Marla Knight is packing up her home of 48 years. She’s been evicted from her North Beach apartment because the owners are converting it to tenancies-in-common. Now she’s sorting through a lifetime of belongings. She can’t take everything with her, so she’s choosing what to part with and what to keep.
She and all the other tenants in the building are supposed to be out by February 4th. Most of them haven’t found replacement housing. But Marla has. To find it, she had to think outside the San Francisco box.
“My process is I’ve gone north,” she says. “Not to Marin. It’s too expensive. I would have liked Larkspur, but that’s too expensive for me. So, I chose to go to Petaluma. It’s got good art programs, very community minded, very progressive city. I felt I could make a new start there. Petaluma has senior housing for people who are not extremely low income. And I squeaked by.”

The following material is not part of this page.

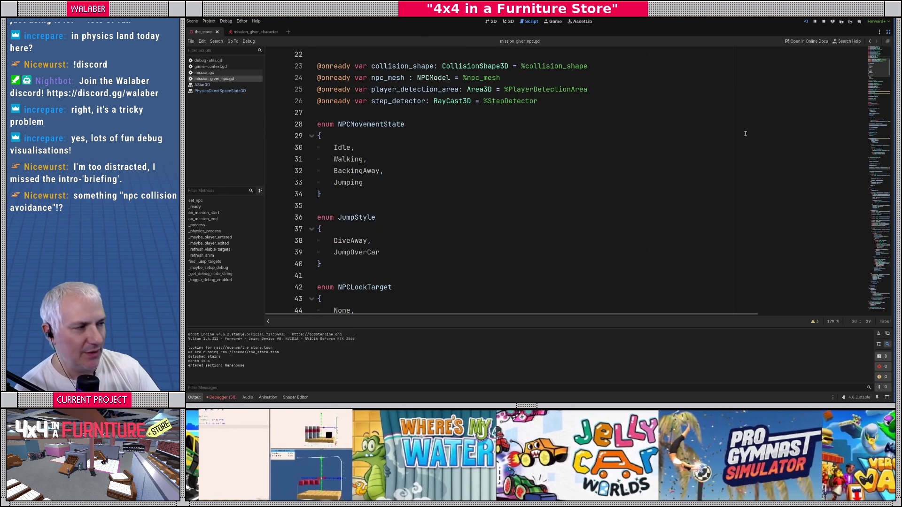
{"action": "mouse_move", "coordinate": [888, 80]}
{"action": "left_mouse_down"}
{"action": "mouse_move", "coordinate": [889, 258]}
{"action": "mouse_move", "coordinate": [887, 71]}
{"action": "left_mouse_up"}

The apartment in Petaluma is nearly an hour north of San Francisco. It’s half the size and costs over $100 more a month than her current place. But Marla sees a lot to like.
“There was a good feel about the place,” she says. “It doesn’t have the charm of this place. But it had a skylight, a smallish living room, a nice kitchen on the end. Everybody’s got a little deck so it’s really nice. I want to be part of a community, and I feel I can be that in Petaluma in that kind of housing.”
It’s a great find for Marla, except for one issue: she doesn’t actually have a unit there.
“That’s the catch,” she says. “I feel lucky to get on the waiting list. This place said it would be a year and a half.”
She completed her application in June. But there are no promises.
“So I don’t know when,” she says. “It kind of depends on who moves or, I guess, who dies, or who has to go into assisted living.”
Renting an apartment in the Bay Area means spending a lot of money, or a lot of time, or both. The market is competitive, and according to real estate search engine Trovit, one bedrooms today rent for nearly $2900.
That’s way out of Marla’s reach, but she doesn’t have a lot of options. The city’s affordable housing waitlists stretch for years. Evicted tenants often rent something beyond their means while they wait for a place they can afford.
Marla says, “It’s very iffy. So I’m going to have to do some kind of interim housing, which I checked on. Things are rising as we speak, so I know I’m going to have to pay big bucks. There’s just a lot of stuff going on here. Trying to make these decisions of do this or do that.”
To help ease the pain, the Ellis Act requires landlords to give senior and disabled tenants one year’s notice and about $8,500 for relocation. But that’s not much to Marla.
“It’s meaningless,” she says. “I think that a year on paper looks like a good time, but given the market, it’s not. There’s no place to move. The money is nothing. It means absolutely nothing with the way rents are. We all figured that out from the beginning.”
According to Marla, renters live in fear of the Ellis Act.
“Everybody’s scared,” she says. “Most of us still are renters in this city. Everybody, all my friends are. Every time my friends say they get an official-looking letter, they’re just shaking because most all of us are renters.”
Now that Marla’s gotten her official eviction letter she faces an uncertain future.
“Its going to be a whole different life,” she says. “I would like to be able to stay here and control my own destiny. I have been a public servant, I was a teacher. I didn’t go into it for the money.”
Marla is upset that people like her are being forced to leave.
“I feel quite frankly, that not only do I have deep long roots in San Francisco because of my family, being a teacher at city college, but I’ve been active in the community,” she says. “I got stop signs put in at the corner. A friend and I got a fence put up at Children’s Playground. I worked on community affairs. I support North Beach Citizens. I feel I have contributed and am still contributing to San Francisco, and its wrong that I’m forced to move. It’s really wrong.”
Marla has consulted with the attorneys at the Tenderloin Housing Clinic, but her eviction is legal under the Ellis Act. And two months after Marla was evicted, her neighbors in an apartment up the street were also served with Ellis Act evictions.